See what we can Find Out. See what players we can Identify. See how many plots we can Uncover & Foil.

It would have been a helluva lot more useful than this asinine and ill-guided War in Iraq: Part II.

 
At 15/9/06 11:20 PM, Blogger Josh Glover said...

Seamus,

I could not agree more with you. In fact, if you would like me to bear your children, I am game.

I have just started reading Yossef Bodansky's "Bin Laden: The Man Who Declared War on America", which was written and published before 9/11. Two things have struck me about the book, 20 pages in:
1. I am amazed about just how much was known about Bin Laden before September 11, and even more amazed that none of this knowledge convinced the Bush Administration to take Islamic Fundamentalism in general, and Bin Laden specifically, seriously. WTF?
2. Frank Herbert was amazingly prescient. "Dune" predicted virtually all of the actions undertaken by fundamentalist Islamic terrorists since the Soviet invasion of Afghanistan.
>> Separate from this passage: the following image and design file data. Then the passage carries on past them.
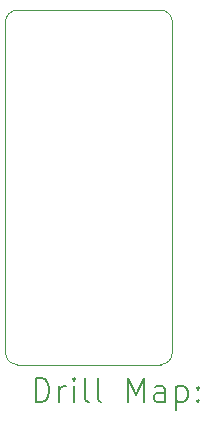
<source format=gbr>
%TF.GenerationSoftware,KiCad,Pcbnew,7.0.7*%
%TF.CreationDate,2023-11-28T10:38:12+01:00*%
%TF.ProjectId,wago kf141v adapter,7761676f-206b-4663-9134-317620616461,rev?*%
%TF.SameCoordinates,Original*%
%TF.FileFunction,Drillmap*%
%TF.FilePolarity,Positive*%
%FSLAX45Y45*%
G04 Gerber Fmt 4.5, Leading zero omitted, Abs format (unit mm)*
G04 Created by KiCad (PCBNEW 7.0.7) date 2023-11-28 10:38:12*
%MOMM*%
%LPD*%
G01*
G04 APERTURE LIST*
%ADD10C,0.100000*%
%ADD11C,0.200000*%
G04 APERTURE END LIST*
D10*
X13800000Y-7200000D02*
X15013000Y-7200000D01*
X13800000Y-10200000D02*
X15013000Y-10200000D01*
X13700000Y-7300000D02*
X13700000Y-10100000D01*
X15013000Y-10200000D02*
G75*
G03*
X15113000Y-10100000I0J100000D01*
G01*
X15113000Y-7300000D02*
G75*
G03*
X15013000Y-7200000I-100000J0D01*
G01*
X15113000Y-7300000D02*
X15113000Y-10100000D01*
X13700000Y-10100000D02*
G75*
G03*
X13800000Y-10200000I100000J0D01*
G01*
X13800000Y-7200000D02*
G75*
G03*
X13700000Y-7300000I0J-100000D01*
G01*
D11*
X13955777Y-10516484D02*
X13955777Y-10316484D01*
X13955777Y-10316484D02*
X14003396Y-10316484D01*
X14003396Y-10316484D02*
X14031967Y-10326008D01*
X14031967Y-10326008D02*
X14051015Y-10345055D01*
X14051015Y-10345055D02*
X14060539Y-10364103D01*
X14060539Y-10364103D02*
X14070062Y-10402198D01*
X14070062Y-10402198D02*
X14070062Y-10430770D01*
X14070062Y-10430770D02*
X14060539Y-10468865D01*
X14060539Y-10468865D02*
X14051015Y-10487912D01*
X14051015Y-10487912D02*
X14031967Y-10506960D01*
X14031967Y-10506960D02*
X14003396Y-10516484D01*
X14003396Y-10516484D02*
X13955777Y-10516484D01*
X14155777Y-10516484D02*
X14155777Y-10383150D01*
X14155777Y-10421246D02*
X14165301Y-10402198D01*
X14165301Y-10402198D02*
X14174824Y-10392674D01*
X14174824Y-10392674D02*
X14193872Y-10383150D01*
X14193872Y-10383150D02*
X14212920Y-10383150D01*
X14279586Y-10516484D02*
X14279586Y-10383150D01*
X14279586Y-10316484D02*
X14270062Y-10326008D01*
X14270062Y-10326008D02*
X14279586Y-10335531D01*
X14279586Y-10335531D02*
X14289110Y-10326008D01*
X14289110Y-10326008D02*
X14279586Y-10316484D01*
X14279586Y-10316484D02*
X14279586Y-10335531D01*
X14403396Y-10516484D02*
X14384348Y-10506960D01*
X14384348Y-10506960D02*
X14374824Y-10487912D01*
X14374824Y-10487912D02*
X14374824Y-10316484D01*
X14508158Y-10516484D02*
X14489110Y-10506960D01*
X14489110Y-10506960D02*
X14479586Y-10487912D01*
X14479586Y-10487912D02*
X14479586Y-10316484D01*
X14736729Y-10516484D02*
X14736729Y-10316484D01*
X14736729Y-10316484D02*
X14803396Y-10459341D01*
X14803396Y-10459341D02*
X14870062Y-10316484D01*
X14870062Y-10316484D02*
X14870062Y-10516484D01*
X15051015Y-10516484D02*
X15051015Y-10411722D01*
X15051015Y-10411722D02*
X15041491Y-10392674D01*
X15041491Y-10392674D02*
X15022443Y-10383150D01*
X15022443Y-10383150D02*
X14984348Y-10383150D01*
X14984348Y-10383150D02*
X14965301Y-10392674D01*
X15051015Y-10506960D02*
X15031967Y-10516484D01*
X15031967Y-10516484D02*
X14984348Y-10516484D01*
X14984348Y-10516484D02*
X14965301Y-10506960D01*
X14965301Y-10506960D02*
X14955777Y-10487912D01*
X14955777Y-10487912D02*
X14955777Y-10468865D01*
X14955777Y-10468865D02*
X14965301Y-10449817D01*
X14965301Y-10449817D02*
X14984348Y-10440293D01*
X14984348Y-10440293D02*
X15031967Y-10440293D01*
X15031967Y-10440293D02*
X15051015Y-10430770D01*
X15146253Y-10383150D02*
X15146253Y-10583150D01*
X15146253Y-10392674D02*
X15165301Y-10383150D01*
X15165301Y-10383150D02*
X15203396Y-10383150D01*
X15203396Y-10383150D02*
X15222443Y-10392674D01*
X15222443Y-10392674D02*
X15231967Y-10402198D01*
X15231967Y-10402198D02*
X15241491Y-10421246D01*
X15241491Y-10421246D02*
X15241491Y-10478389D01*
X15241491Y-10478389D02*
X15231967Y-10497436D01*
X15231967Y-10497436D02*
X15222443Y-10506960D01*
X15222443Y-10506960D02*
X15203396Y-10516484D01*
X15203396Y-10516484D02*
X15165301Y-10516484D01*
X15165301Y-10516484D02*
X15146253Y-10506960D01*
X15327205Y-10497436D02*
X15336729Y-10506960D01*
X15336729Y-10506960D02*
X15327205Y-10516484D01*
X15327205Y-10516484D02*
X15317682Y-10506960D01*
X15317682Y-10506960D02*
X15327205Y-10497436D01*
X15327205Y-10497436D02*
X15327205Y-10516484D01*
X15327205Y-10392674D02*
X15336729Y-10402198D01*
X15336729Y-10402198D02*
X15327205Y-10411722D01*
X15327205Y-10411722D02*
X15317682Y-10402198D01*
X15317682Y-10402198D02*
X15327205Y-10392674D01*
X15327205Y-10392674D02*
X15327205Y-10411722D01*
M02*

</source>
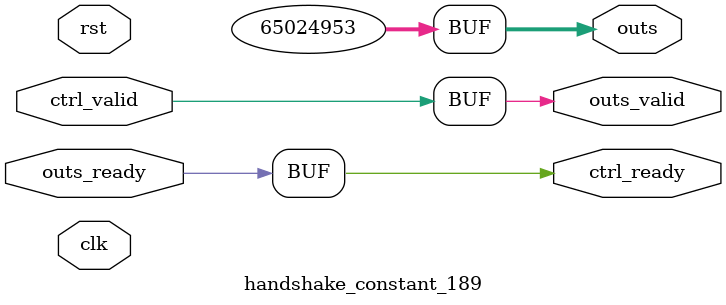
<source format=v>
`timescale 1ns / 1ps
module handshake_constant_189 #(
  parameter DATA_WIDTH = 32  // Default set to 32 bits
) (
  input                       clk,
  input                       rst,
  // Input Channel
  input                       ctrl_valid,
  output                      ctrl_ready,
  // Output Channel
  output [DATA_WIDTH - 1 : 0] outs,
  output                      outs_valid,
  input                       outs_ready
);
  assign outs       = 27'b011111000000011001110111001;
  assign outs_valid = ctrl_valid;
  assign ctrl_ready = outs_ready;

endmodule

</source>
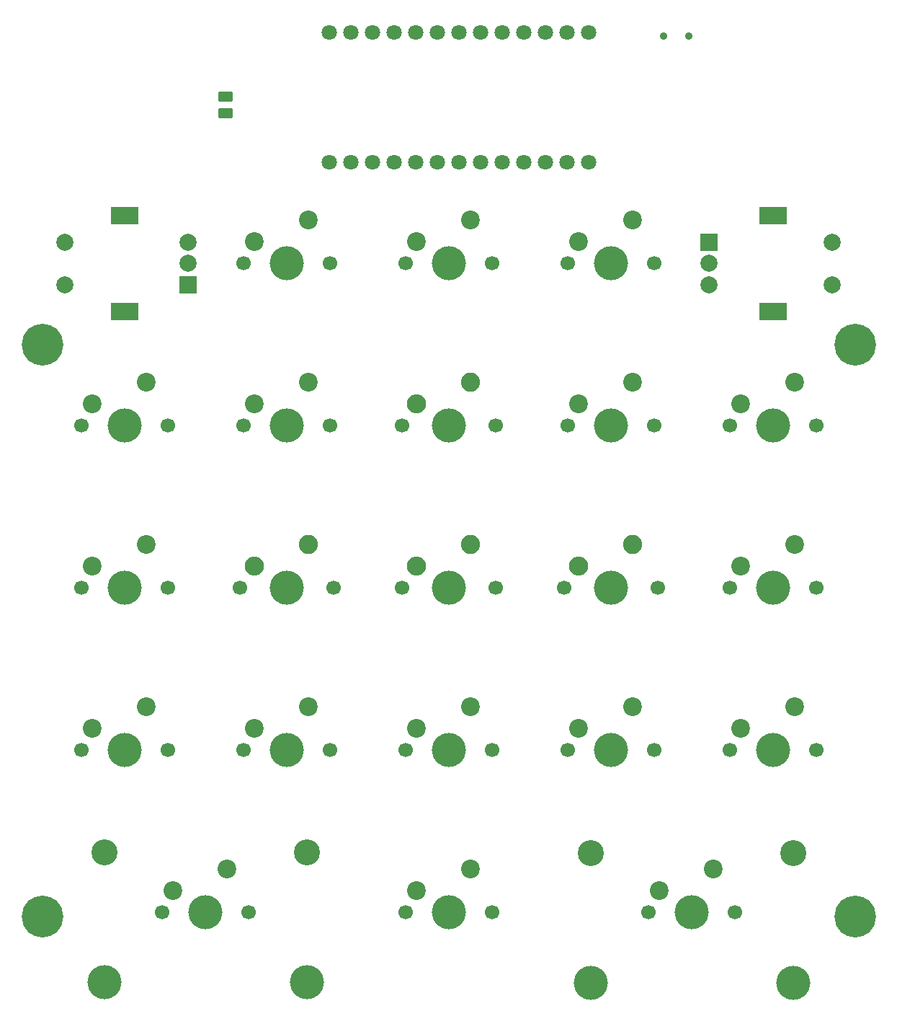
<source format=gbr>
%TF.GenerationSoftware,KiCad,Pcbnew,9.0.2*%
%TF.CreationDate,2025-05-27T10:03:14+01:00*%
%TF.ProjectId,PCB,5043422e-6b69-4636-9164-5f7063625858,1.0*%
%TF.SameCoordinates,Original*%
%TF.FileFunction,Soldermask,Top*%
%TF.FilePolarity,Negative*%
%FSLAX46Y46*%
G04 Gerber Fmt 4.6, Leading zero omitted, Abs format (unit mm)*
G04 Created by KiCad (PCBNEW 9.0.2) date 2025-05-27 10:03:14*
%MOMM*%
%LPD*%
G01*
G04 APERTURE LIST*
G04 Aperture macros list*
%AMRoundRect*
0 Rectangle with rounded corners*
0 $1 Rounding radius*
0 $2 $3 $4 $5 $6 $7 $8 $9 X,Y pos of 4 corners*
0 Add a 4 corners polygon primitive as box body*
4,1,4,$2,$3,$4,$5,$6,$7,$8,$9,$2,$3,0*
0 Add four circle primitives for the rounded corners*
1,1,$1+$1,$2,$3*
1,1,$1+$1,$4,$5*
1,1,$1+$1,$6,$7*
1,1,$1+$1,$8,$9*
0 Add four rect primitives between the rounded corners*
20,1,$1+$1,$2,$3,$4,$5,0*
20,1,$1+$1,$4,$5,$6,$7,0*
20,1,$1+$1,$6,$7,$8,$9,0*
20,1,$1+$1,$8,$9,$2,$3,0*%
G04 Aperture macros list end*
%ADD10C,1.700000*%
%ADD11C,4.000000*%
%ADD12C,2.200000*%
%ADD13C,4.900000*%
%ADD14C,3.050000*%
%ADD15C,2.250000*%
%ADD16O,2.250000X2.250000*%
%ADD17R,2.000000X2.000000*%
%ADD18C,2.000000*%
%ADD19R,3.200000X2.000000*%
%ADD20C,1.800000*%
%ADD21C,0.900000*%
%ADD22RoundRect,0.250000X-0.625000X0.350000X-0.625000X-0.350000X0.625000X-0.350000X0.625000X0.350000X0*%
G04 APERTURE END LIST*
D10*
%TO.C,D3-D21*%
X106974146Y-67909183D03*
D11*
X112054146Y-67909183D03*
D10*
X117134146Y-67909183D03*
D12*
X114594146Y-62829183D03*
X108244146Y-65369183D03*
%TD*%
D13*
%TO.C,*%
X121710496Y-125546485D03*
%TD*%
D10*
%TO.C,D5-D15*%
X68874146Y-106009183D03*
D11*
X73954146Y-106009183D03*
D10*
X79034146Y-106009183D03*
D12*
X76494146Y-100929183D03*
X70144146Y-103469183D03*
%TD*%
D10*
%TO.C,D3-D14*%
X30774146Y-67909185D03*
D11*
X35854146Y-67909185D03*
D10*
X40934146Y-67909185D03*
D12*
X38394146Y-62829185D03*
X32044146Y-65369185D03*
%TD*%
D14*
%TO.C,D6-D14*%
X33478146Y-118041185D03*
D11*
X33478146Y-133281185D03*
D10*
X40298146Y-125041185D03*
D11*
X45378146Y-125041185D03*
D10*
X50458146Y-125041185D03*
D14*
X57278146Y-118041185D03*
D11*
X57278146Y-133281185D03*
D12*
X47918146Y-119961185D03*
X41568146Y-122501185D03*
%TD*%
D10*
%TO.C,D4-D15*%
X68447796Y-86931883D03*
D11*
X73947794Y-86931883D03*
D10*
X79447792Y-86931883D03*
D15*
X76487796Y-81851883D03*
D16*
X70137796Y-84391885D03*
%TD*%
D10*
%TO.C,D5-D14*%
X30774146Y-106009185D03*
D11*
X35854146Y-106009185D03*
D10*
X40934146Y-106009185D03*
D12*
X38394146Y-100929185D03*
X32044146Y-103469185D03*
%TD*%
D10*
%TO.C,D6-D7*%
X68878146Y-125051185D03*
D11*
X73958146Y-125051185D03*
D10*
X79038146Y-125051185D03*
D12*
X76498146Y-119971185D03*
X70148146Y-122511185D03*
%TD*%
D10*
%TO.C,D2-D15*%
X68874146Y-48859183D03*
D11*
X73954146Y-48859183D03*
D10*
X79034146Y-48859183D03*
D12*
X76494146Y-43779183D03*
X70144146Y-46319183D03*
%TD*%
D10*
%TO.C,D4-D21*%
X106967796Y-86931883D03*
D11*
X112047796Y-86931883D03*
D10*
X117127796Y-86931883D03*
D12*
X114587796Y-81851883D03*
X108237796Y-84391883D03*
%TD*%
D17*
%TO.C,D2-D21*%
X104550496Y-46366483D03*
D18*
X104550496Y-51366483D03*
X104550496Y-48866483D03*
D19*
X112050496Y-43266483D03*
X112050496Y-54466483D03*
D18*
X119050496Y-51366483D03*
X119050496Y-46366483D03*
%TD*%
D20*
%TO.C,U1*%
X87890496Y-36936483D03*
X85350496Y-36936483D03*
X82810496Y-36936483D03*
X80270496Y-36936483D03*
X77730496Y-36936483D03*
X75190496Y-36936483D03*
X72650496Y-36936483D03*
X70110496Y-36936483D03*
X67570496Y-36936483D03*
X65030496Y-36936483D03*
X62490496Y-36936483D03*
X59950496Y-36936483D03*
X87890496Y-21696483D03*
X85350496Y-21696483D03*
X82810496Y-21696483D03*
X80270496Y-21696483D03*
X77730496Y-21696483D03*
X75190496Y-21696483D03*
X72650496Y-21696483D03*
X67570496Y-21696483D03*
X65030496Y-21696483D03*
X62490496Y-21696483D03*
X59950496Y-21696483D03*
X90430496Y-21696483D03*
X70110496Y-21696483D03*
X90430496Y-36936483D03*
%TD*%
D10*
%TO.C,D2-D18*%
X87924146Y-48859183D03*
D11*
X93004146Y-48859183D03*
D10*
X98084146Y-48859183D03*
D12*
X95544146Y-43779183D03*
X89194146Y-46319183D03*
%TD*%
D10*
%TO.C,D4-D7*%
X49391446Y-86931885D03*
D11*
X54891444Y-86931885D03*
D10*
X60391442Y-86931885D03*
D15*
X57431446Y-81851885D03*
D16*
X51081446Y-84391887D03*
%TD*%
D10*
%TO.C,D4-D14*%
X30767796Y-86931885D03*
D11*
X35847796Y-86931885D03*
D10*
X40927796Y-86931885D03*
D12*
X38387796Y-81851885D03*
X32037796Y-84391885D03*
%TD*%
D10*
%TO.C,D2-D7*%
X49817796Y-48859185D03*
D11*
X54897796Y-48859185D03*
D10*
X59977796Y-48859185D03*
D12*
X57437796Y-43779185D03*
X51087796Y-46319185D03*
%TD*%
D10*
%TO.C,D3-D15*%
X68454146Y-67909183D03*
D11*
X73954144Y-67909183D03*
D10*
X79454142Y-67909183D03*
D15*
X76494146Y-62829183D03*
D16*
X70144146Y-65369185D03*
%TD*%
D13*
%TO.C,*%
X121710496Y-58406483D03*
%TD*%
D10*
%TO.C,D5-D21*%
X106974146Y-106009183D03*
D11*
X112054146Y-106009183D03*
D10*
X117134146Y-106009183D03*
D12*
X114594146Y-100929183D03*
X108244146Y-103469183D03*
%TD*%
D10*
%TO.C,D3-D7*%
X49817796Y-67909185D03*
D11*
X54897796Y-67909185D03*
D10*
X59977796Y-67909185D03*
D12*
X57437796Y-62829185D03*
X51087796Y-65369185D03*
%TD*%
D10*
%TO.C,D3-D18*%
X87924146Y-67909183D03*
D11*
X93004146Y-67909183D03*
D10*
X98084146Y-67909183D03*
D12*
X95544146Y-62829183D03*
X89194146Y-65369183D03*
%TD*%
D13*
%TO.C,*%
X26230496Y-125546483D03*
%TD*%
D17*
%TO.C,D2-D14*%
X43350496Y-51366483D03*
D18*
X43350496Y-46366483D03*
X43350496Y-48866483D03*
D19*
X35850496Y-54466483D03*
X35850496Y-43266483D03*
D18*
X28850496Y-46366483D03*
X28850496Y-51366483D03*
%TD*%
D13*
%TO.C,*%
X26190496Y-58406481D03*
%TD*%
D14*
%TO.C,D6-D15*%
X90638146Y-118051185D03*
D11*
X90638146Y-133291185D03*
D10*
X97458146Y-125051185D03*
D11*
X102538146Y-125051185D03*
D10*
X107618146Y-125051185D03*
D14*
X114438146Y-118051185D03*
D11*
X114438146Y-133291185D03*
D12*
X105078146Y-119971185D03*
X98728146Y-122511185D03*
%TD*%
D10*
%TO.C,D5-D7*%
X49817796Y-106009185D03*
D11*
X54897796Y-106009185D03*
D10*
X59977796Y-106009185D03*
D12*
X57437796Y-100929185D03*
X51087796Y-103469185D03*
%TD*%
D10*
%TO.C,D5-D18*%
X87924146Y-106009183D03*
D11*
X93004146Y-106009183D03*
D10*
X98084146Y-106009183D03*
D12*
X95544146Y-100929183D03*
X89194146Y-103469183D03*
%TD*%
D10*
%TO.C,D4-D18*%
X87497796Y-86931883D03*
D11*
X92997794Y-86931883D03*
D10*
X98497792Y-86931883D03*
D15*
X95537796Y-81851883D03*
D16*
X89187796Y-84391885D03*
%TD*%
D21*
%TO.C,SW43*%
X99170000Y-22190000D03*
X102170000Y-22190000D03*
%TD*%
D22*
%TO.C,J2*%
X47740496Y-29236483D03*
X47740496Y-31236483D03*
%TD*%
M02*

</source>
Herbert's brilliant literary investigation of the relationship between politics, power, and religion, and the motivations of fundamentalists should be a bloody college textbook on the subject.

 
At 17/9/06 12:37 PM, Blogger ze roberto said...

As a teacher utilizing the principles of applied behavior analysis in the classroom, I am trained to view all behavior as learned. If I see a child exhibiting maladaptive/disruptive behaviors, my instinct is to analyze that behavior and try to discover the function this behavior is serving for the child. Once I have determined the function, I am then able to develop reactive (deciding how to deal with the behavior as it happens) and proactive (deciding how to teach a new, appropriate behavior that serves the same function) strategies. Applying these principles to the issue of terrorism, I believe that all of the views espoused in the posting are reactive strategies. We're looking at how to deal with terrorists in the here and now. But, if we really want to enact change and achieve some measure of peace, we need to address the root causes of terrorism. Lee and Hamilton touch briefly upon this when they speak of creating opportunity rather than despair. Put more simply, let's give them a reason to love us, instead of giving them reasons to hate us. Improved security measures, human intelligence, etc. may help to make us incrementally safer, but that's all it can do. It doesn't address the "why" of terrorism, and, therefore, we'll continue to see terror attacks. The scary thing is that, just like with my children, if you don't give them an appropriate way to satisfy the function of their behavior, they'll find new and possibly more destructive ways to satisfy it themselves.